- [Description of the task]
The response must consist of the lines below from the one with "left elbow: (512, 228, -18)" through the one with "right ankle: (554, 474, -32)", exactly as they appear and with both ends kept.
======== Supplied records ========
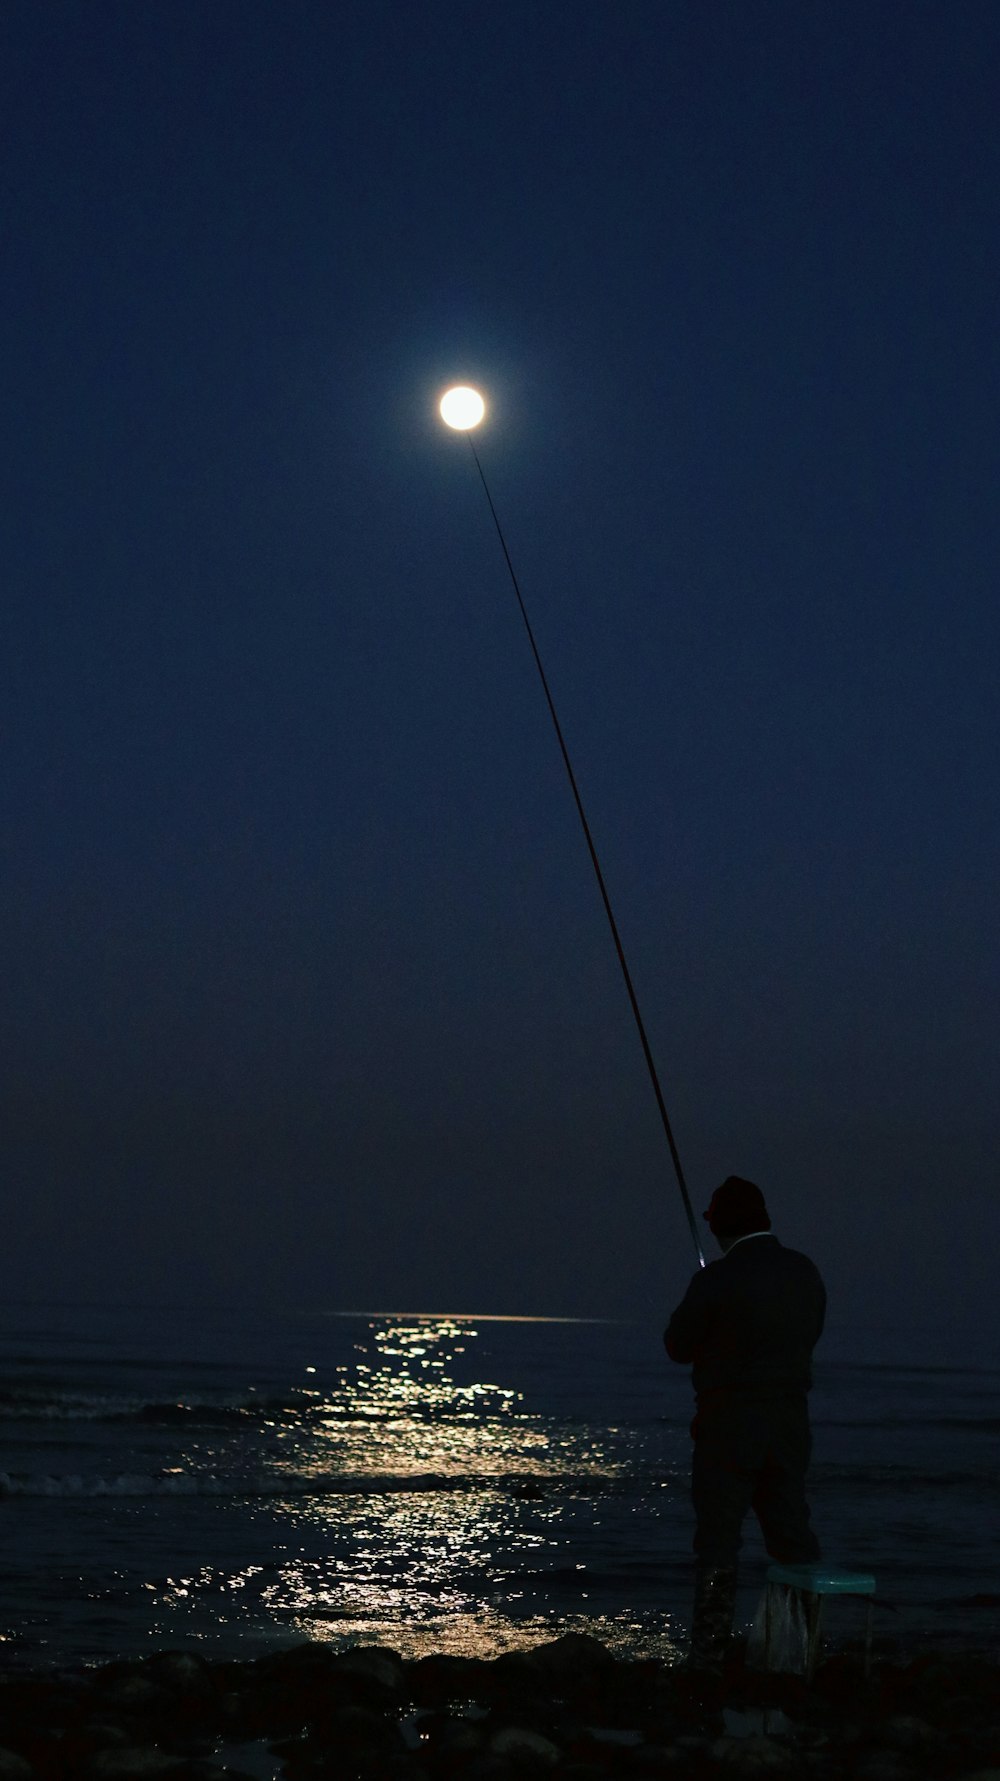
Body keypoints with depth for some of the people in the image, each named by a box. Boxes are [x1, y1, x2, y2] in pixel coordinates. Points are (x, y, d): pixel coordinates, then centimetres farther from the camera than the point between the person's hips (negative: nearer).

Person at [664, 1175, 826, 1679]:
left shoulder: (716, 1280, -16)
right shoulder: (805, 1272, 2)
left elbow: (678, 1346, -6)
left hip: (728, 1429, -5)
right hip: (790, 1425, 5)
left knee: (718, 1542, 1)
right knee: (793, 1533, 14)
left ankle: (708, 1656, 1)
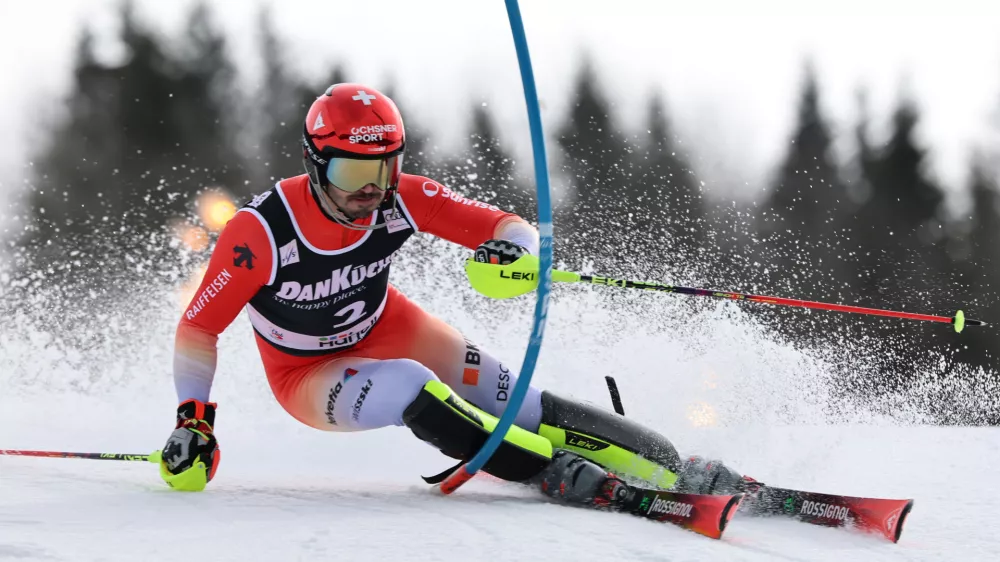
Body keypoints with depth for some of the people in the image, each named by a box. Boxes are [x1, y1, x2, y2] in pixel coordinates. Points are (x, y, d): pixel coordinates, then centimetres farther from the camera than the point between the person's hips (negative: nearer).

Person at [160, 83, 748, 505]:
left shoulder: (402, 199, -22)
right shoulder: (261, 231, -31)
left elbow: (512, 228, -18)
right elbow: (198, 328, -22)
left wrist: (514, 251, -42)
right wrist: (194, 419, -31)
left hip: (387, 329, 3)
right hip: (308, 374, -3)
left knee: (514, 402, -14)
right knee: (408, 389, -34)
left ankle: (674, 471, -11)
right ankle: (554, 474, -32)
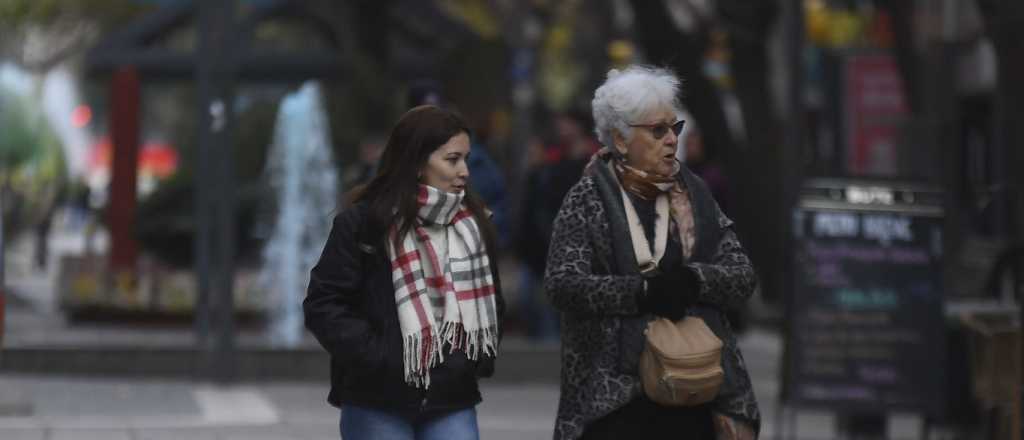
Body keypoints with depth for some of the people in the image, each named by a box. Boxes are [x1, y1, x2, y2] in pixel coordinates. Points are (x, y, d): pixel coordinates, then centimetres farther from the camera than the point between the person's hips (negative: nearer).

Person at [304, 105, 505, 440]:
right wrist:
========
- [Exercise answer]
left elbow: (512, 228, -18)
right elbow: (198, 328, -22)
left wrist: (514, 251, -42)
right wrist: (194, 419, -31)
left hip: (387, 329, 3)
right hip: (308, 374, -3)
left knee: (514, 402, -14)
right knee: (408, 389, -34)
left ankle: (674, 471, -11)
right ankle: (554, 474, -32)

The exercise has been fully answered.